本発明のチーズ類の製造法は、高水分軟質チーズが本来有する風味を損なうことなく、カット適性及び耐熱保形性を有するチーズ類を得ることを可能とするものである。

Claims (10)

  1. 高水分軟質チーズを1種類又は2種類以上含有する混合物、ゼラチンを1.0w/w%〜5.0w/w%、および乳タンパク濃縮物を1.4w/w%〜5.0w/w%含有し、かつカット適性および耐熱保形性を有するチーズ類。
  2. 前記ゼラチンの濃度が1.0w/w%〜3.0w/w%であり、かつ前記乳タンパク濃縮物の濃度が1.4w/w%〜4.8w/w%であることを特徴とする、請求項1に記載のチーズ類。
  3. 前記チーズ類が、高水分軟質チーズの良好な風味を有しているものであり、10℃での硬度が110g以上、および耐熱保形性が80%以上であることを特徴とする、請求項1又は2に記載のチーズ類。
  4. 前記高水分軟質チーズを原材料中75w/w%以上含有していることを特徴とする、請求項1〜のいずれか1項に記載のチーズ類。
  5. 請求項1〜のいずれか1項に記載のチーズ類をカットしてなる、スライス状、サイノメ状、タンザク状またはシュレッド状のチーズ類。
  6. カット適性及び耐熱保形性を有するチーズ類の製造方法であって、高水分軟質チーズを1種類又は2種類以上含有する混合物、ゼラチンを1.0w/w%〜5.0w/w%、および乳タンパク濃縮物を1.4w/w%〜5.0w/w%含有せしめることを特徴とする、チーズ類の製造方法。
  7. 前記ゼラチンを1.0w/w%〜3.0w/w%含有せしめ、かつ前記乳タンパク濃縮物を1.4w/w%〜4.8w/w%含有せしめることを特徴とする、請求項6に記載のチーズ類の製造方法。
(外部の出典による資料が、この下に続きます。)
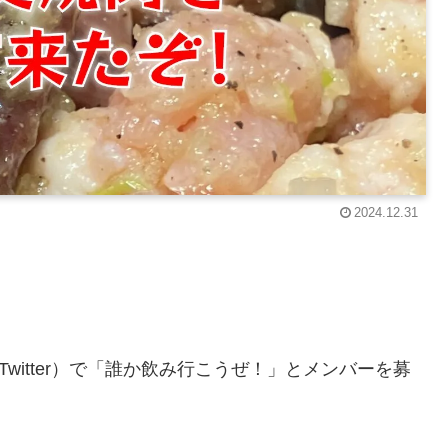
2024.12.31
witter）で「誰か飲み行こうぜ！」とメンバーを募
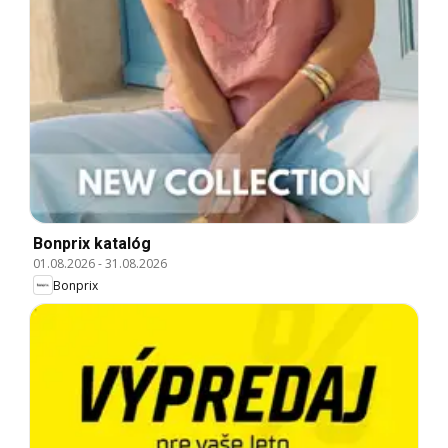
Bonprix katalóg
01.08.2026
-
31.08.2026
Bonprix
  8. 前記チーズ類が、高水分軟質チーズの良好な風味を有しているものであり、10℃での硬度が110g以上、および耐熱保形性が80%以上であることを特徴とする、請求項6又は7に記載のチーズ類の製造方法。
  9. 前記高水分軟質チーズを原材料中75w/w%以上使用することを特徴とする、請求項6〜8のいずれか1項に記載のチーズ類の製造方法。
  10. 請求項6〜9のいずれか1項に記載の製造方法で得られたチーズ類をカットすることを特徴とする、スライス状、サイノメ状、タンザク状またはシュレッド状のチーズ類の製造方法。